• [Task description]: Duplicate the text lines of every row below exactly, leaving out the pictures.
-------- Listed records --------
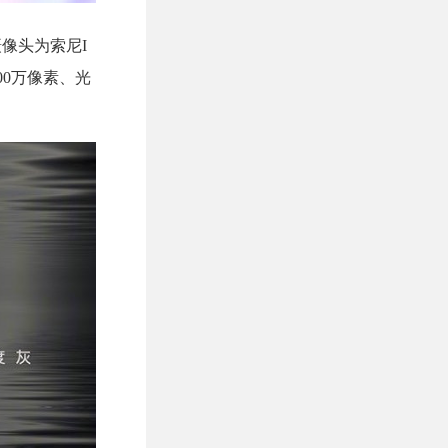
摄像头为索尼I
500万像素、光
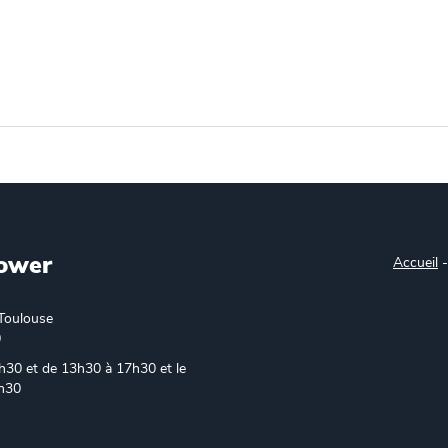
ower
Accueil
Toulouse
0
h30 et de 13h30 à 17h30 et le
6h30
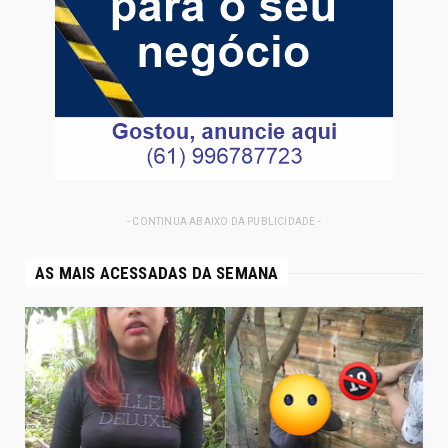
- CONTINUA ABAIXO DA PUBLICIDADE -
AS MAIS ACESSADAS DA SEMANA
--------
• [Result]:
摄像头为索尼I
500万像素、光
ower
Accueil
Toulouse
0
h30 et de 13h30 à 17h30 et le
6h30
- CONTINUA ABAIXO DA PUBLICIDADE -
AS MAIS ACESSADAS DA SEMANA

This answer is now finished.